J’avais découvert Alexandre Jollien sur le plateau de Quotidien il y a quelques années. Curieux de voir ce qu’un film écrit, réalisé et interprété par lui pouvait donner. Surtout qu’il est accompagné dans tous ces domaines par l’excellent Bernard Campan, les deux hommes sont amis dans la vie depuis longtemps. La bande-annonce ne donnait pourtant pas envie, on s’attend à quelque chose de terriblement pathos et dégoulinant de bons sentiments. Certes il y en a forcément un petit peu, tout à fait supportable. Mais c’est fait avec une extrême bienveillance, beaucoup de tendresse et surtout beaucoup d’humour. Le philosophe suisse (étonnant en tant qu’acteur) parle aussi de son enfance en institution, et du regard des autres, citant constamment les grands philosophes. Sur la forme le film fait plus téléfilm, mais sur le fond (même si le récit est ultra prévisible) on est là devant une belle ode à la différence et à l’amitié, tout en parlant joyeusement de la vie et de la mort. Une belle leçon de tolérance, d’acceptation de l’autre et de vivre ensemble. Le tout sans pathos excessif, sans voyeurisme, sans misérabilisme. Une belle petite surprise donc, qui fait sourire, rire et qui fait chaud au cœur. Un road-movie très sympathique, rafraichissant et attachant.

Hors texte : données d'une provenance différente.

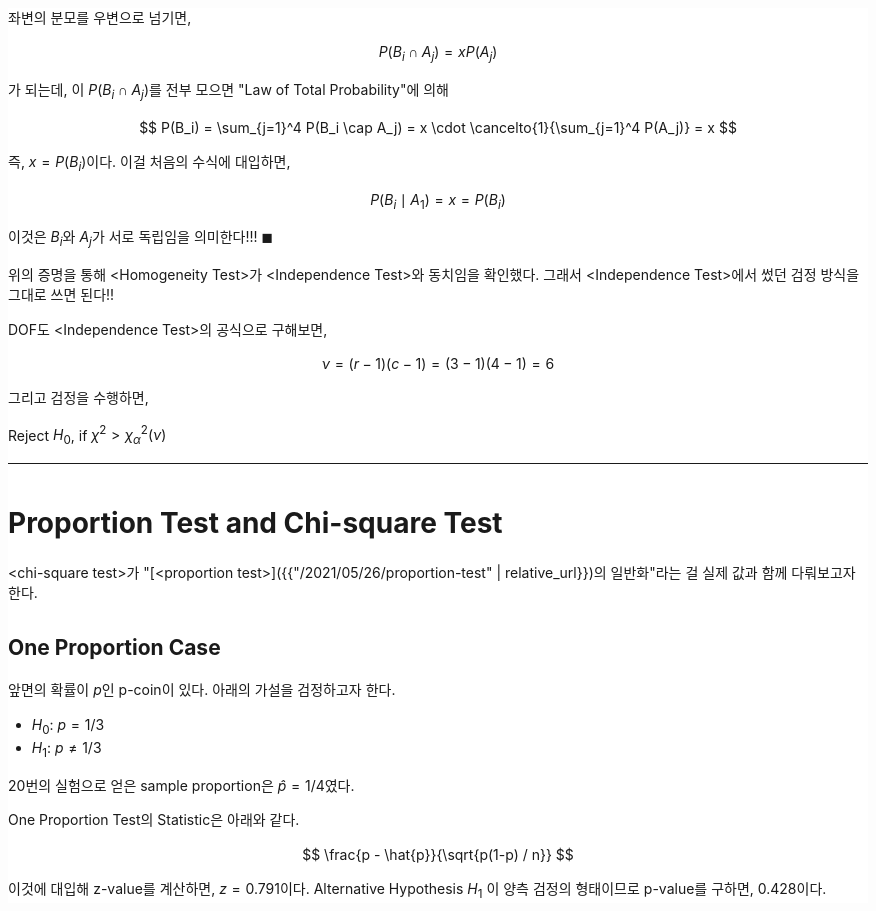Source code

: 좌변의 분모를 우변으로 넘기면,

$$
P(B_i \cap A_j) = x P(A_j)
$$

가 되는데, 이 $P(B_i \cap A_j)$를 전부 모으면 "Law of Total Probability"에 의해

$$
P(B_i) = \sum_{j=1}^4 P(B_i \cap A_j) = x \cdot \cancelto{1}{\sum_{j=1}^4 P(A_j)} = x
$$

즉, $x = P(B_i)$이다. 이걸 처음의 수식에 대입하면,

$$
P(B_i \mid A_1) = x = P(B_i)
$$

이것은 $B_i$와 $A_j$가 서로 독립임을 의미한다!!! $\blacksquare$

</div>

위의 증명을 통해 \<Homogeneity Test\>가 \<Independence Test\>와 동치임을 확인했다. 그래서 \<Independence Test\>에서 썼던 검정 방식을 그대로 쓰면 된다!!

DOF도 \<Independence Test\>의 공식으로 구해보면,

$$
\nu = (r-1) (c-1) = (3 - 1) (4 - 1) = 6
$$

그리고 검정을 수행하면,

Reject $H_0$, if $\chi^2 > \chi^2_{\alpha}(\nu)$

<hr/>

# Proportion Test and Chi-square Test

\<chi-square test\>가 "[\<proportion test\>]({{"/2021/05/26/proportion-test" | relative_url}})의 일반화"라는 걸 실제 값과 함께 다뤄보고자 한다.

## One Proportion Case

앞면의 확률이 $p$인 p-coin이 있다. 아래의 가설을 검정하고자 한다.

- $H_0$: $p = 1/3$
- $H_1$: $p \ne 1/3$

$20$번의 실험으로 얻은 sample proportion은 $\hat{p} = 1/4$였다.

One Proportion Test의 Statistic은 아래와 같다.

$$
\frac{p - \hat{p}}{\sqrt{p(1-p) / n}}
$$

이것에 대입해 z-value를 계산하면, $z = 0.791$이다. Alternative Hypothesis $H_1$
이 양측 검정의 형태이므로 p-value를 구하면, <span class="red">$0.428$</span>이다.
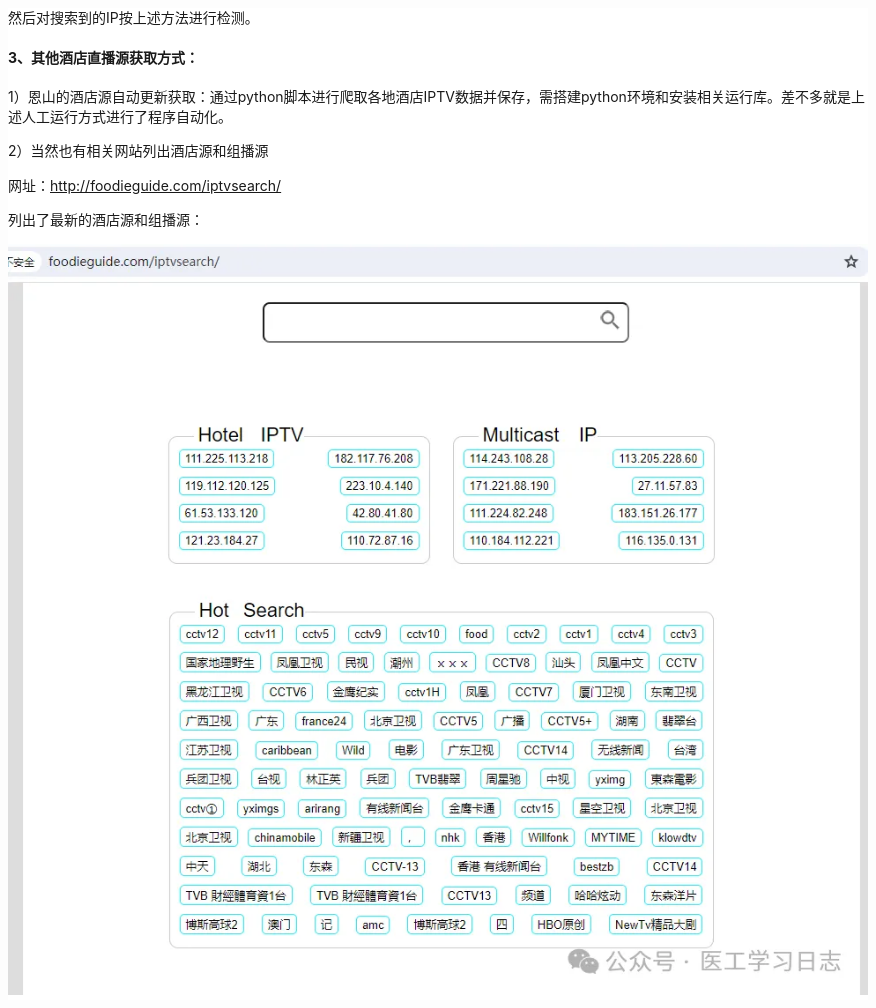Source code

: 然后对搜索到的IP按上述方法进行检测。

#### 3、其他酒店直播源获取方式：

1）恩山的酒店源自动更新获取：通过python脚本进行爬取各地酒店IPTV数据并保存，需搭建python环境和安装相关运行库。差不多就是上述人工运行方式进行了程序自动化。

2）当然也有相关网站列出酒店源和组播源

网址：http://foodieguide.com/iptvsearch/

列出了最新的酒店源和组播源：

![图片](./黑客辅助工具.assets/640-1714993090539-87.webp)
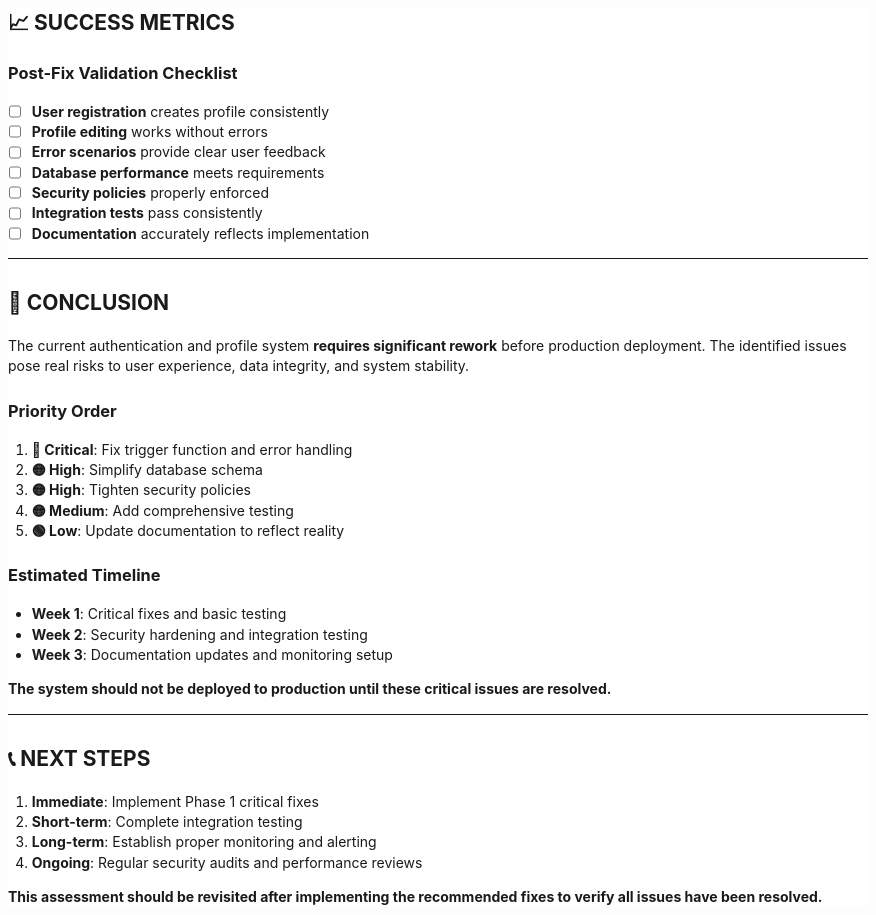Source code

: 
## 📈 **SUCCESS METRICS**

### **Post-Fix Validation Checklist**
- [ ] **User registration** creates profile consistently
- [ ] **Profile editing** works without errors
- [ ] **Error scenarios** provide clear user feedback
- [ ] **Database performance** meets requirements
- [ ] **Security policies** properly enforced
- [ ] **Integration tests** pass consistently
- [ ] **Documentation** accurately reflects implementation

---

## 🎯 **CONCLUSION**

The current authentication and profile system **requires significant rework** before production deployment. The identified issues pose real risks to user experience, data integrity, and system stability.

### **Priority Order**
1. **🔴 Critical**: Fix trigger function and error handling
2. **🟡 High**: Simplify database schema
3. **🟡 High**: Tighten security policies
4. **🟡 Medium**: Add comprehensive testing
5. **🟢 Low**: Update documentation to reflect reality

### **Estimated Timeline**
- **Week 1**: Critical fixes and basic testing
- **Week 2**: Security hardening and integration testing
- **Week 3**: Documentation updates and monitoring setup

**The system should not be deployed to production until these critical issues are resolved.**

---

## 📞 **NEXT STEPS**

1. **Immediate**: Implement Phase 1 critical fixes
2. **Short-term**: Complete integration testing
3. **Long-term**: Establish proper monitoring and alerting
4. **Ongoing**: Regular security audits and performance reviews

**This assessment should be revisited after implementing the recommended fixes to verify all issues have been resolved.**
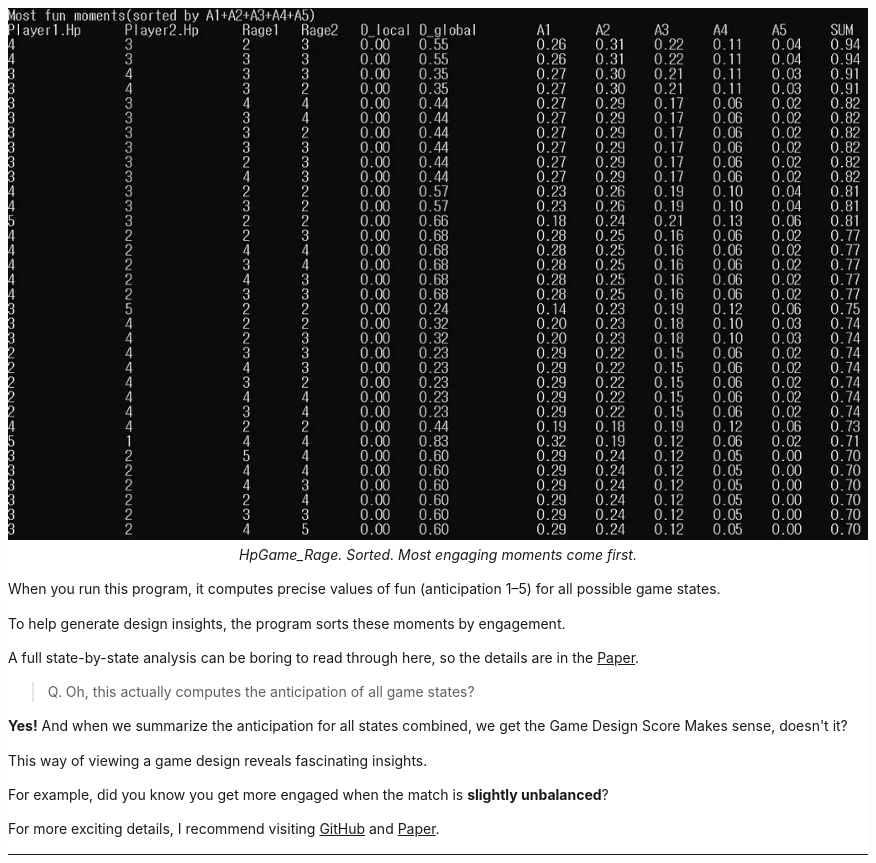 <p align="center">
  <img src="/assets/image/2025_07_23_experiment4.webp">
  <br>
  <em>HpGame_Rage. Sorted. Most engaging moments come first.</em>
</p>

When you run this program, it computes precise values of fun (anticipation 1–5) for all possible game states.

To help generate design insights, the program sorts these moments by engagement.

A full state-by-state analysis can be boring to read through here, so the details are in the [Paper](https://doi.org/10.5281/zenodo.15826917).

> Q. Oh, this actually computes the anticipation of all game states?

**Yes!** And when we summarize the anticipation for all states combined, we get the Game Design Score Makes sense, doesn't it?

This way of viewing a game design reveals fascinating insights.

For example, did you know you get more engaged when the match is **slightly unbalanced**?

For more exciting details, I recommend visiting [GitHub](https://github.com/akalouis/anticipation-theory) and [Paper](https://github.com/akalouis/anticipation-theory/blob/main/LaTeX/theory_of_anticipation_academic_publication_version.pdf).

---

Je reste partagé sur ma critique. On ne peut dénier une certaine envie de montrer la différence et sa force. Mais c'est vraiment une resucée du huitième jour et certains scènes sont affligeantes. Celles avec la prostituée par exemple et du rodéo de la voiture. Nul. Franchement. BC ne joue vraiment pas bien. Son rôle est d'une mollesse sans nom malgré le fait que l'on compense son passif. Il est simplement là pour être le faire valoir du jeune. Très décevant.
Porté par un duo attachant, un feel good sympathique qui aborde le sujet du handicap avec bienveillance et pleins de bons sentiments, terni par un scénario ultra-convenu, comparé au 7e jour ou à Rain Man. 2,25
Un joli petit film qui traite du handicap de manière touchante et drôle. Un road trip peu commun servi par un bon duo d'acteurs et des moments cocasses et tendres.
Un road movie touchant entre deux solitudes, l’une devant vivre avec son handicap, l’autre devant faire son deuil, qui vont se rencontrer et nouer une belle amitié. C’est, certes, un peu convenu et attendu mais suffisamment sincère pour émouvoir.
Petit film français sans prétention, d'une grande simplicité et plein de sincérité. Le duo à l'affiche fonctionne très bien, on sent un respect mutuel, c'est touchant. Quelques notes d'humour sont là également, afin de briser certains clichés.